British Prime Minister Sir Keir Starmer said on Tuesday the murder of three girls at a Taylor Swift-themed dance class in Southport by a teenager who had been referred to the government’s anti-extremism program three times, must lead to “fundamental change” in how the British state protects its citizens.
His comments followed the announcement on Monday of a public inquiry into the incident, which sparked riots across the country.
Starmer, who became prime minister only three weeks before the attacks, said, “The tragedy of the Southport killings must be a line in the sand for Britain.”
Rudakubana was the British-born son of a couple who had moved to the UK from Rwanda after the infamous 1994 genocide, but in the hours after the murders, information spread online which claimed the suspect was an illegal immigrant who had arrived in the UK on a small boat.
Three months after the murders it emerged Rudakubana had also been charged with terrorist offenses.
This week it emerged Rudakubana was referred to Prevent three times.
Farage ‘Right All Along’
The leader of Reform UK, Nigel Farage, said on Monday he had been “right all along” when he claimed in the summer information had been withheld from the public.But Home Secretary Yvette Cooper said certain information had been withheld, “in line with the normal rules of the British justice system.”
On Monday evening Cooper announced a public inquiry and said the country needed “independent answers” on why the police and other agencies who had contact with Rudakubana did not prevent his attacks.
The terrorism offense relates to a PDF file entitled “Military Studies In The Jihad Against The Tyrants, The Al Qaeda Training Manual.”

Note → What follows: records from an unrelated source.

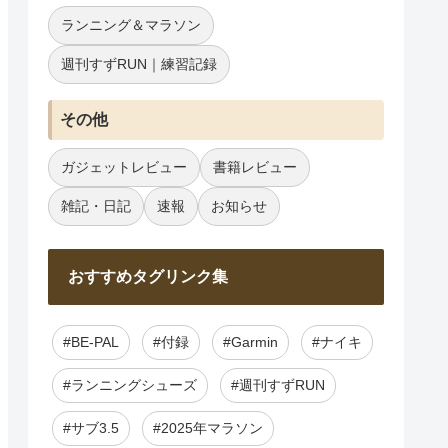
ランニング＆マラソン
週刊すずRUN｜練習記録
その他
ガジェットレビュー
書籍レビュー
雑記・日記
速報
お知らせ
おすすめタグリンク集
#BE-PAL
#付録
#Garmin
#ナイキ
#ランニングシューズ
#週刊すずRUN
#サブ3.5
#2025年マラソン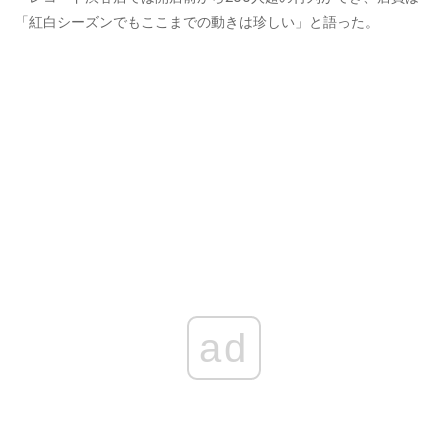
「紅白シーズンでもここまでの動きは珍しい」と語った。
ad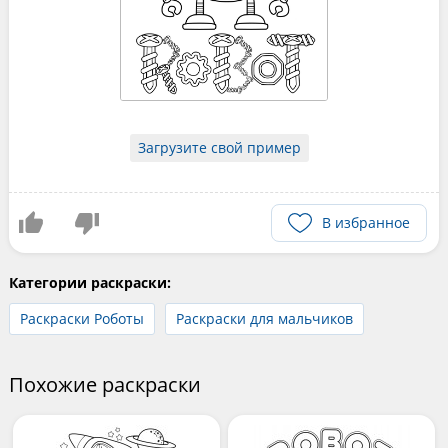
Загрузите свой пример
В избранное
Категории раскраски:
Раскраски Роботы
Раскраски для мальчиков
Похожие раскраски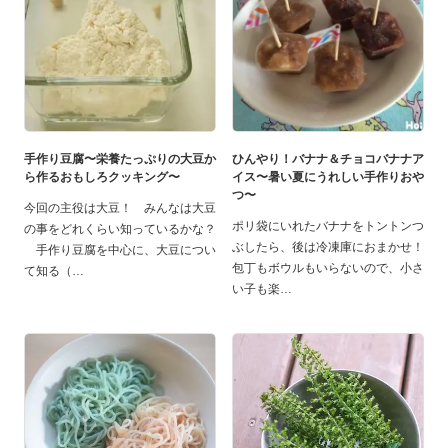
手作り豆腐〜栄養たっぷりの大豆か
ひんやり！バナナ＆チョコバナナア
ら作るおもしろクッキング〜
イス〜暑い夏にうれしい手作りおや
つ〜
今回の主役は大豆！ みんなは大豆
ポリ袋にいれたバナナをトントンつ
の事をどれくらい知っているかな？
ぶしたら、後は冷凍庫におまかせ！
手作り豆腐を中心に、大豆につい
包丁もボウルもいらないので、小さ
て知る（
い子も楽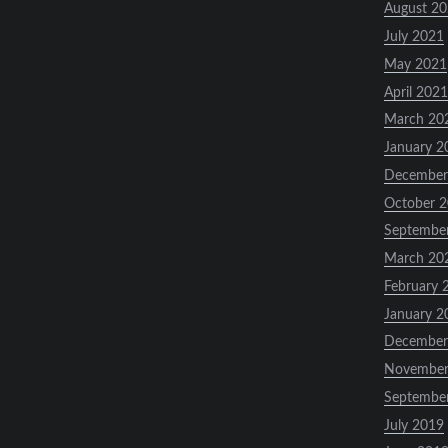
August 2
July 2021
May 2021
April 2021
March 20
January 2
December
October 
Septembe
March 20
February 
January 2
December
November
Septembe
July 2019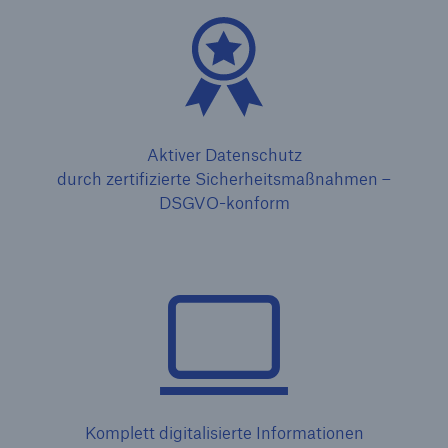
Aktiver Datenschutz
durch zertifizierte Sicherheitsmaßnahmen –
DSGVO-konform
Komplett digitalisierte Informationen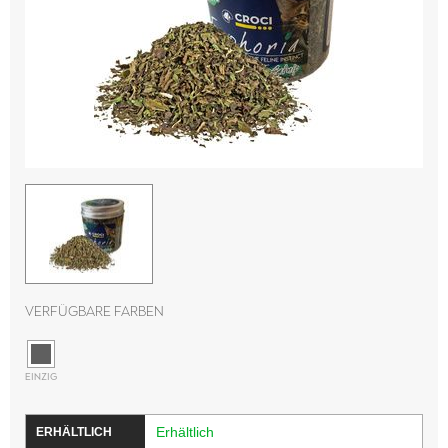
Verfügbare Farben
EINZIG
Erhältlich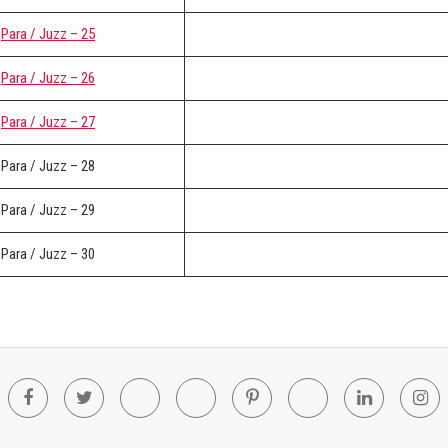
Para / Juzz – 25
Para / Juzz – 26
Para / Juzz – 27
Para / Juzz – 28
Para / Juzz – 29
Para / Juzz – 30
Facebook
Twitter
Youtube
Blogger
Pinterest
Tumblr
Linkedin
In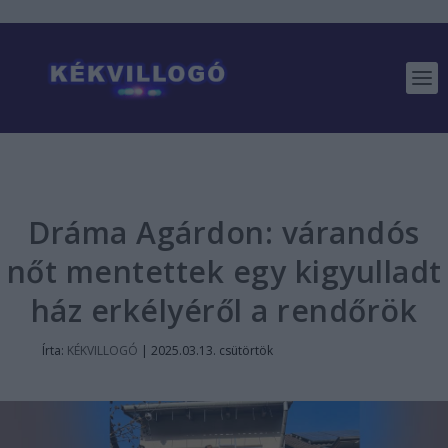
Dráma Agárdon: várandós
nőt mentettek egy kigyulladt
ház erkélyéről a rendőrök
Írta:
KÉKVILLOGÓ
|
2025.03.13. csütörtök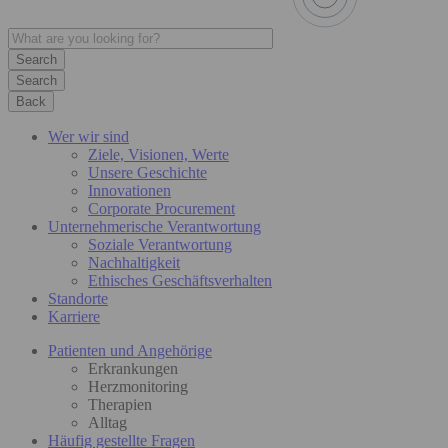
Search
Back
Wer wir sind
Ziele, Visionen, Werte
Unsere Geschichte
Innovationen
Corporate Procurement
Unternehmerische Verantwortung
Soziale Verantwortung
Nachhaltigkeit
Ethisches Geschäftsverhalten
Standorte
Karriere
Patienten und Angehörige
Erkrankungen
Herzmonitoring
Therapien
Alltag
Häufig gestellte Fragen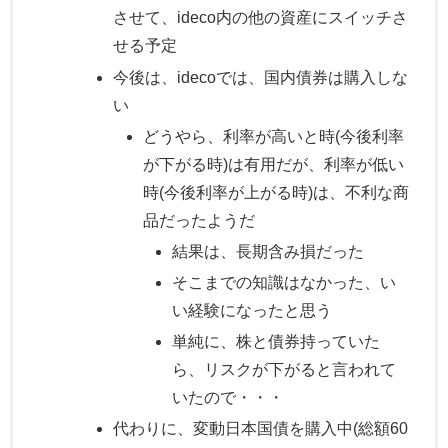
させて、ideco内の他の資産にスイッチさ
せる予定
今後は、idecoでは、国内債券は購入しな
い
どうやら、利率が高いと時(今後利率
が下がる時)は有用だが、利率が低い
時(今後利率が上がる時)は、不利な商
品だったようだ
結果は、長期含み損だった
そこまでの知識はなかった、い
い経験になったと思う
単純に、株と債券持っていた
ら、リスクが下がると言われて
いたので・・・
代わりに、変動日本国債を購入中(総額60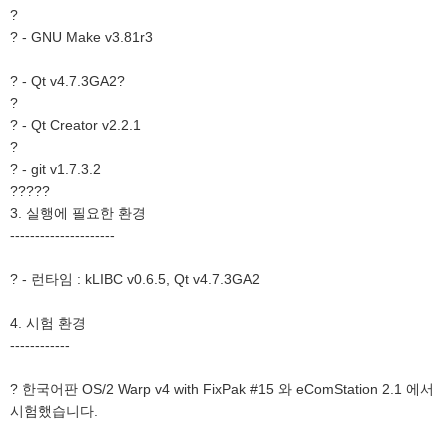
?
? - GNU Make v3.81r3
? - Qt v4.7.3GA2?
?
? - Qt Creator v2.2.1
?
? - git v1.7.3.2
?????
3. 실행에 필요한 환경
---------------------
? - 런타임 : kLIBC v0.6.5, Qt v4.7.3GA2
4. 시험 환경
------------
? 한국어판 OS/2 Warp v4 with FixPak #15 와 eComStation 2.1 에서
시험했습니다.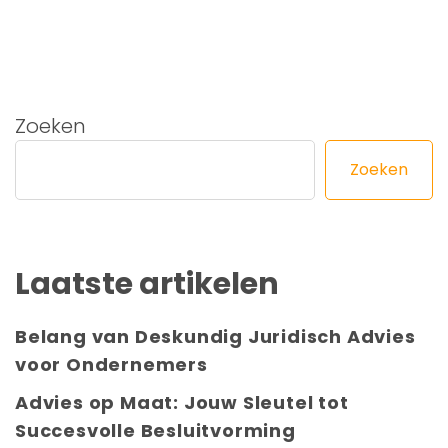
Zoeken
Zoeken
Laatste artikelen
Belang van Deskundig Juridisch Advies
voor Ondernemers
Advies op Maat: Jouw Sleutel tot
Succesvolle Besluitvorming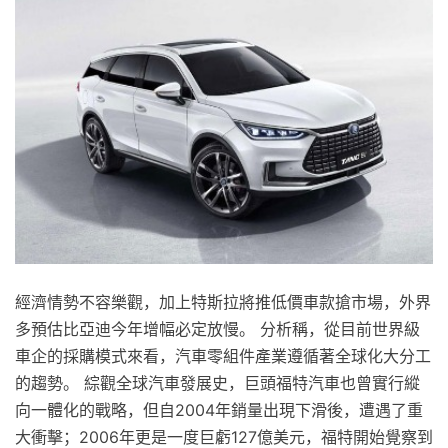
經濟情勢不容樂觀，加上特斯拉將推低價車款搶市場，外界
多預估比亞迪今年增幅必定放慢。 分析稱，從目前世界級
車企的採購模式來看，汽車零組件產業遵循著全球化大分工
的趨勢。 綜觀全球汽車發展史，巨頭福特汽車也曾實行縱
向一體化的戰略，但自2004年銷量出現下滑後，遭遇了重
大衝擊；2006年更是一度巨虧127億美元，福特開始覺察到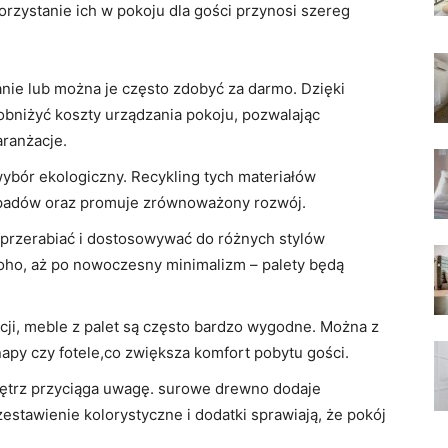
rzystanie ich w pokoju dla gości przynosi szereg
anie lub można je często zdobyć za darmo. Dzięki
obniżyć koszty urządzania pokoju, pozwalając
ranżacje.
wybór ekologiczny. Recykling tych materiałów
odpadów oraz promuje zrównoważony rozwój.
 przerabiać i dostosowywać do różnych stylów
boho, aż po nowoczesny minimalizm – palety będą
cji, meble z palet są często bardzo wygodne. Można z
anapy czy fotele,co zwiększa komfort pobytu gości.
nętrz przyciąga uwagę. surowe drewno dodaje
zestawienie kolorystyczne i dodatki sprawiają, że pokój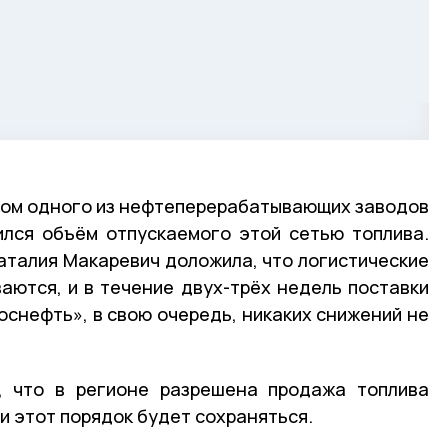
онтом одного из нефтеперерабатывающих заводов
лся объём отпускаемого этой сетью топлива.
аталия Макаревич доложила, что логистические
аются, и в течение двух-трёх недель поставки
оснефть», в свою очередь, никаких снижений не
, что в регионе разрешена продажа топлива
 и этот порядок будет сохраняться.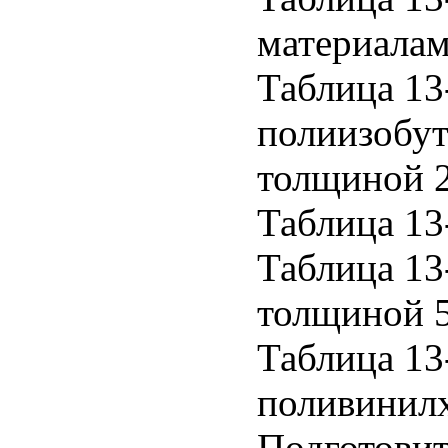
материалам
Таблица 13
полиизобу
толщиной 
Таблица 13
Таблица 13
толщиной 5
Таблица 13
поливинил
Подготови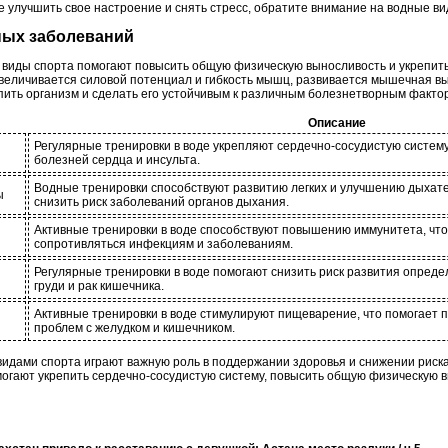
е улучшить свое настроение и снять стресс, обратите внимание на водные ви
чных заболеваний
е виды спорта помогают повысить общую физическую выносливость и укрепит
увеличивается силовой потенциал и гибкость мышц, развивается мышечная в
пить организм и сделать его устойчивым к различным болезнетворным факто
Описание
Регулярные тренировки в воде укрепляют сердечно-сосудистую систему
болезней сердца и инсульта.
Водные тренировки способствуют развитию легких и улучшению дыхате
ы
снизить риск заболеваний органов дыхания.
Активные тренировки в воде способствуют повышению иммунитета, что
сопротивляться инфекциям и заболеваниям.
Регулярные тренировки в воде помогают снизить риск развития определ
груди и рак кишечника.
Активные тренировки в воде стимулируют пищеварение, что помогает 
проблем с желудком и кишечником.
видами спорта играют важную роль в поддержании здоровья и снижении риск
могают укрепить сердечно-сосудистую систему, повысить общую физическую 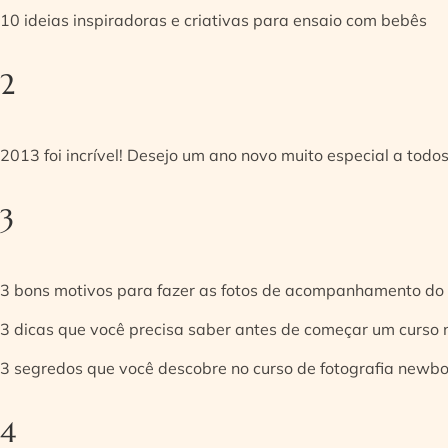
10 ideias inspiradoras e criativas para ensaio com bebês
2
2013 foi incrível! Desejo um ano novo muito especial a todos
3
3 bons motivos para fazer as fotos de acompanhamento do
3 dicas que você precisa saber antes de começar um curso
3 segredos que você descobre no curso de fotografia newb
4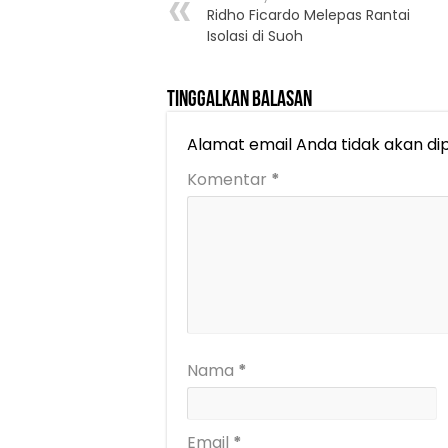
Ridho Ficardo Melepas Rantai
Isolasi di Suoh
Tinggalkan Balasan
Alamat email Anda tidak akan dip
Komentar
*
Nama
*
Email
*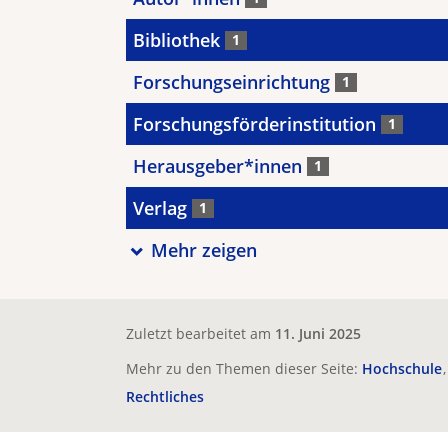
Bibliothek
1
Forschungseinrichtung
1
Forschungsförderinstitution
1
Herausgeber*innen
1
Verlag
1
Mehr zeigen
Zuletzt bearbeitet am
11. Juni 2025
Mehr zu den Themen dieser Seite:
Hochschule
Rechtliches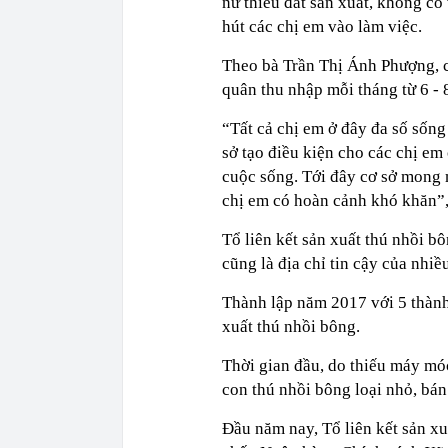
nữ thiếu đất sản xuất, không có
hút các chị em vào làm việc.
Theo bà Trần Thị Ánh Phượng, c
quân thu nhập mỗi tháng từ 6 - 
“Tất cả chị em ở đây đa số sống
sở tạo điều kiện cho các chị em
cuộc sống. Tới đây cơ sở mong
chị em có hoàn cảnh khó khăn”,
Tổ liên kết sản xuất thú nhồi 
cũng là địa chỉ tin cậy của nhi
Thành lập năm 2017 với 5 thành
xuất thú nhồi bông.
Thời gian đầu, do thiếu máy mó
con thú nhồi bông loại nhỏ, bán 
Đầu năm nay, Tổ liên kết sản x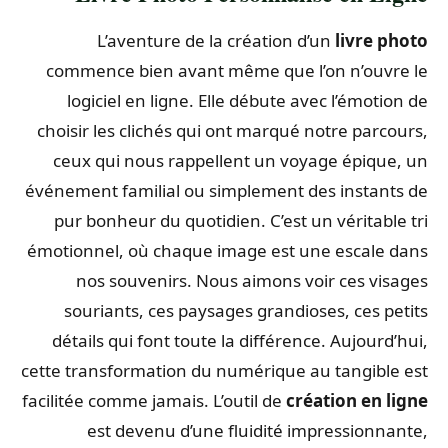
L’aventure de la création d’un
livre photo
commence bien avant même que l’on n’ouvre le
logiciel en ligne. Elle débute avec l’émotion de
choisir les clichés qui ont marqué notre parcours,
ceux qui nous rappellent un voyage épique, un
événement familial ou simplement des instants de
pur bonheur du quotidien. C’est un véritable tri
émotionnel, où chaque image est une escale dans
nos souvenirs. Nous aimons voir ces visages
souriants, ces paysages grandioses, ces petits
détails qui font toute la différence. Aujourd’hui,
cette transformation du numérique au tangible est
facilitée comme jamais. L’outil de
création en ligne
est devenu d’une fluidité impressionnante,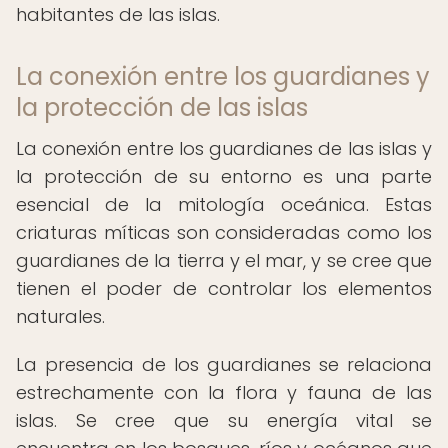
habitantes de las islas.
La conexión entre los guardianes y
la protección de las islas
La conexión entre los guardianes de las islas y
la protección de su entorno es una parte
esencial de la mitología oceánica. Estas
criaturas míticas son consideradas como los
guardianes de la tierra y el mar, y se cree que
tienen el poder de controlar los elementos
naturales.
La presencia de los guardianes se relaciona
estrechamente con la flora y fauna de las
islas. Se cree que su energía vital se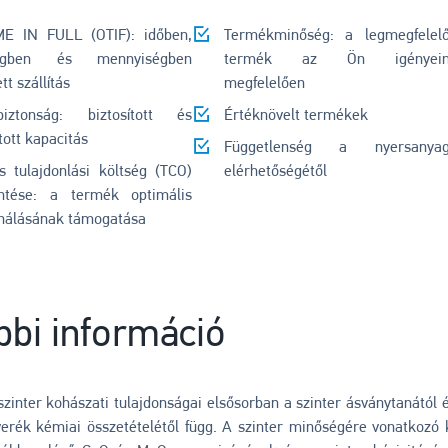
E IN FULL (OTIF): időben,
Termékminőség: a legmegfelel
égben és mennyiségben
termék az Ön igényein
ett szállítás
megfelelően
sbiztonság: biztosított és
Értéknövelt termékek
tott kapacitás
Függetlenség a nyersanyag
s tulajdonlási költség (TCO)
elérhetőségétől
ntése: a termék optimális
ználásának támogatása
bbi információ
szinter kohászati tulajdonságai elsősorban a szinter ásványtanától 
verék kémiai összetételétől függ. A szinter minőségére vonatkozó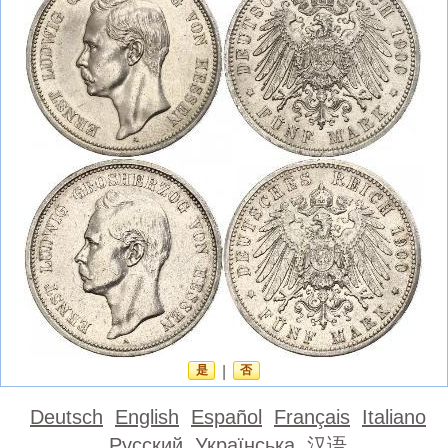
是
|
否
Deutsch
English
Español
Français
Italiano
Русский
Українська
汉语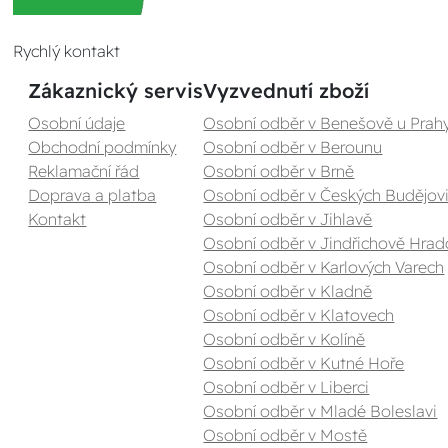
Rychlý kontakt
Zákaznický servis
Vyzvednutí zboží
Osobní údaje
Osobní odběr v Benešově u Prah
Obchodní podmínky
Osobní odběr v Berounu
Reklamační řád
Osobní odběr v Brně
Doprava a platba
Osobní odběr v Českých Budějovi
Kontakt
Osobní odběr v Jihlavě
Osobní odběr v Jindřichově Hrad
Osobní odběr v Karlových Varech
Osobní odběr v Kladně
Osobní odběr v Klatovech
Osobní odběr v Kolíně
Osobní odběr v Kutné Hoře
Osobní odběr v Liberci
Osobní odběr v Mladé Boleslavi
Osobní odběr v Mostě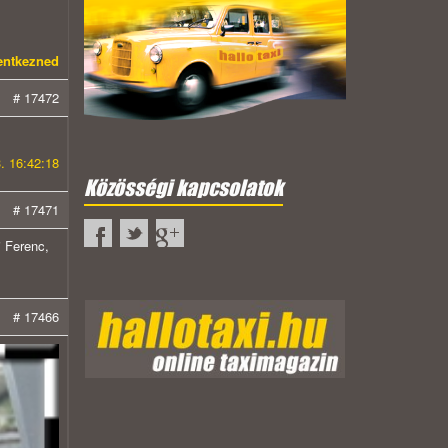
lentkezned
# 17472
. 16:42:18
Közösségi kapcsolatok
# 17471
i Ferenc,
# 17466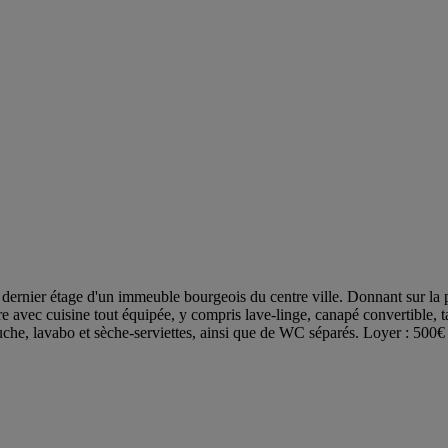
 dernier étage d'un immeuble bourgeois du centre ville. Donnant sur la 
ivre avec cuisine tout équipée, y compris lave-linge, canapé convertible, 
che, lavabo et sèche-serviettes, ainsi que de WC séparés. Loyer : 500€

Rudakubana was referred three times to Prevent when he was 13 and 14, and was in contact with several state agencies, but they apparently failed to spot the threat he posed.On Tuesday, in a televised speech, Starmer said there were “tough questions” to answer about how the authorities failed to protect the people of Southport.
“We must ... ask and answer difficult questions, questions that should be far-reaching, unburdened by cultural or institutional sensitivities and driven only by the pursuit of justice,” he added.
Starmer said the case showed “terrorism has changed” and the law might need to be altered to deal with “a new threat … acts of extreme violence carried out by loners, misfits, young men in their bedrooms.”
“It is a new threat, it’s not what we would have usually thought of as terrorism when definitions were drawn up when guidelines were put in place, when the framework was put in place and we have to recognize that here today,” he said.
‘Risk’ of Trial Collapsing
Critics, including Farage, have accused Starmer’s government of withholding information about Rudakubana, but he said there had been no conspiracy of silence, just a desire to see justice done.He said, “The only losers if the details had been disclosed would have been the victims and the families because it ran the risk the trial would have collapsed.”
Starmer is a former lawyer and director of public prosecutions, who led the Crown Prosecution Service in England and Wales between 2008 and 2013.
A week before the girls were killed, Rudakubana tried to take a taxi to his former school, where he had been bullied. His father prevented him, apparently worried there might be an altercation.
Rudakubana will be sentenced on Thursday and faces a mandatory life sentence. The circumstances of his crime would have usually meant he would have got a whole life tariff, meaning he would never be released.
But because of his age at the time of the offense, he cannot be given a whole life term, which means he could potentially be released in 40 or 50 years.